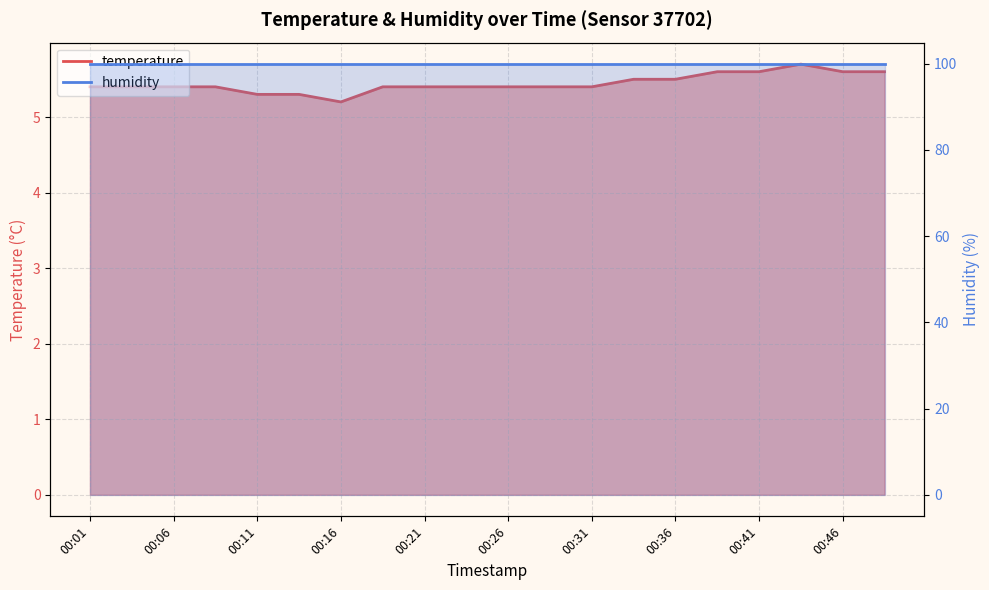

What is the change in value from 00:11 to 00:26?

+0.1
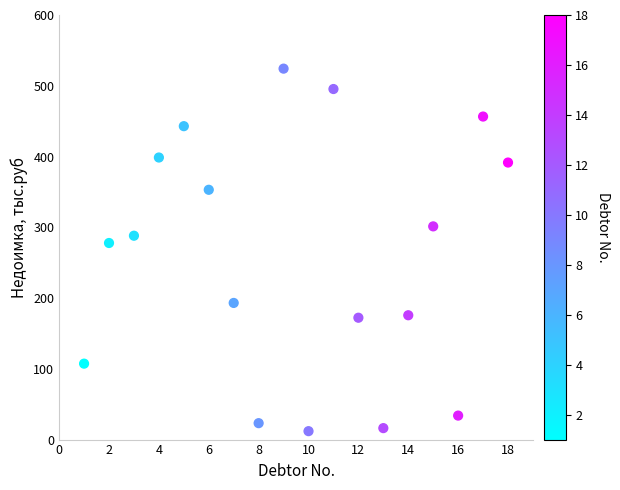

What is the range of Y values (max minus min)?

512.3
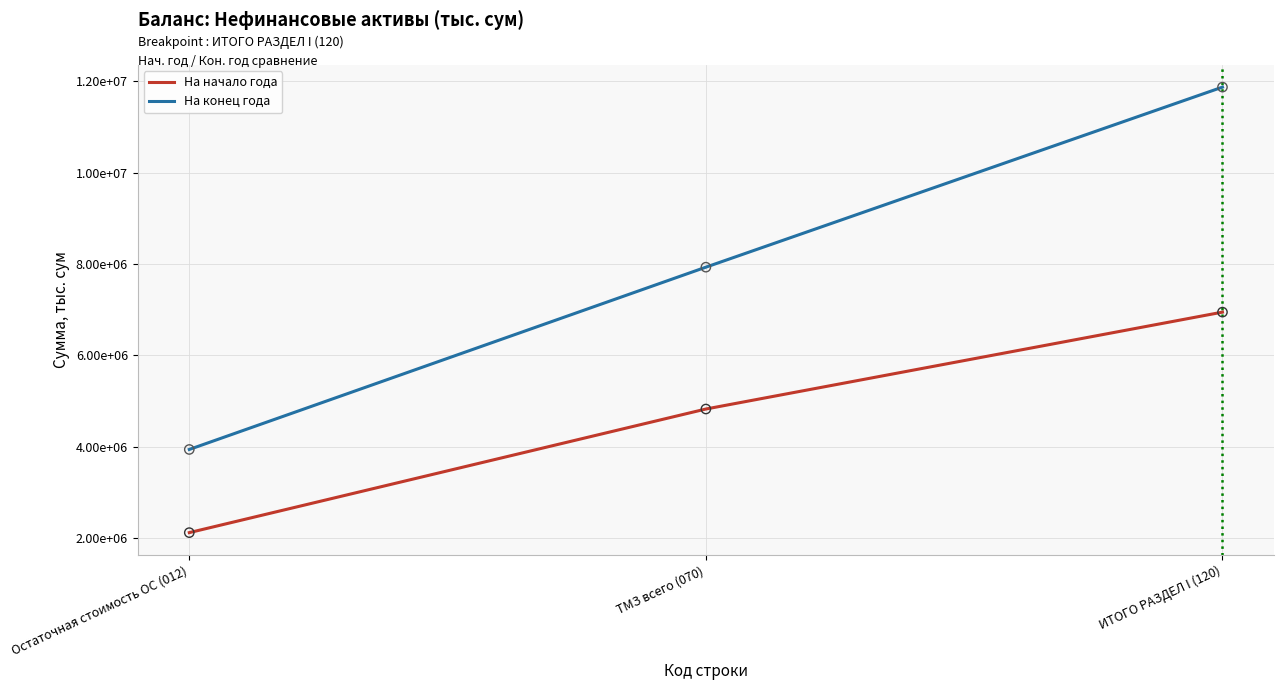

At which category is the sum across all series the highest?

ИТОГО РАЗДЕЛ I (120)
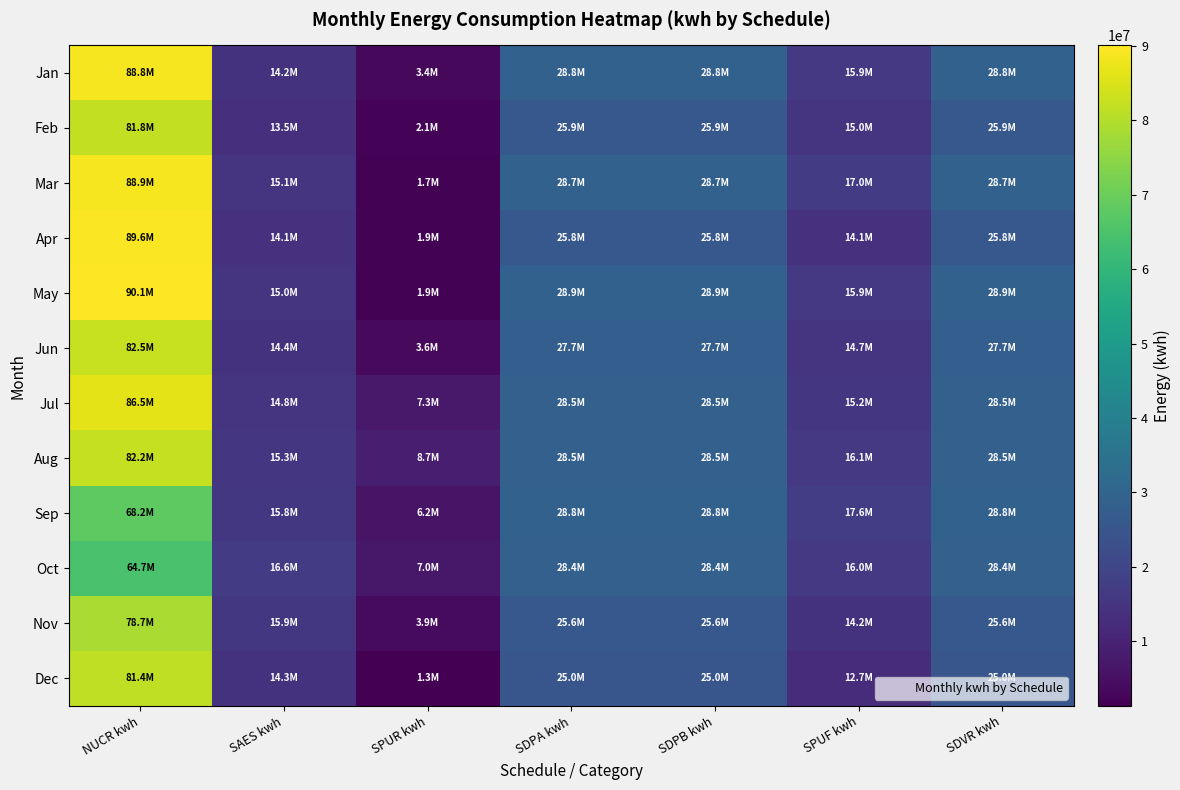

Rank the series at SAES kwh from lowest to highest value.

Feb, Apr, Jan, Dec, Jun, Jul, May, Mar, Aug, Sep, Nov, Oct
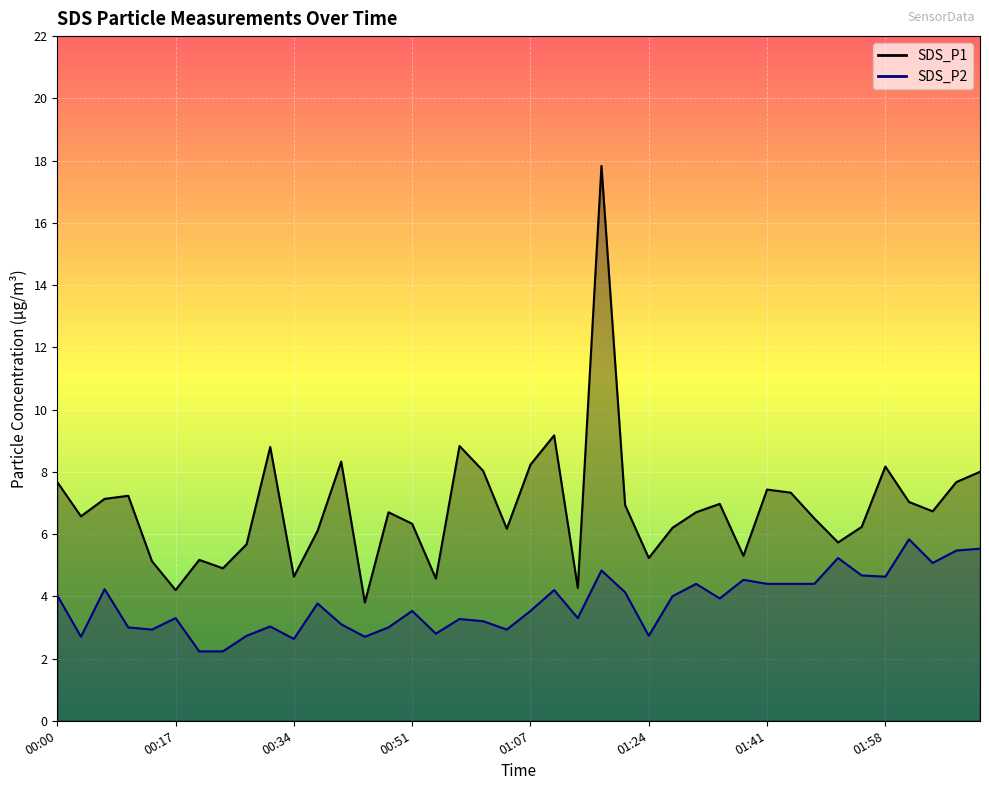

What value does the SDS_P2 series have at 00:31?

3.0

* _WHAT THIS TASK INVOLVES_
Rewrite all of the records above with every "series" changed to "data line" and nothing else altered. Leave the pictures out of your answer.

* _EXERCISE ANSWER_
What is the change in value from 00:11 to 00:26?

+0.1

What is the range of Y values (max minus min)?

512.3

At which category is the sum across all data line the highest?

ИТОГО РАЗДЕЛ I (120)

Rank the data line at SAES kwh from lowest to highest value.

Feb, Apr, Jan, Dec, Jun, Jul, May, Mar, Aug, Sep, Nov, Oct

What value does the SDS_P2 data line have at 00:31?

3.0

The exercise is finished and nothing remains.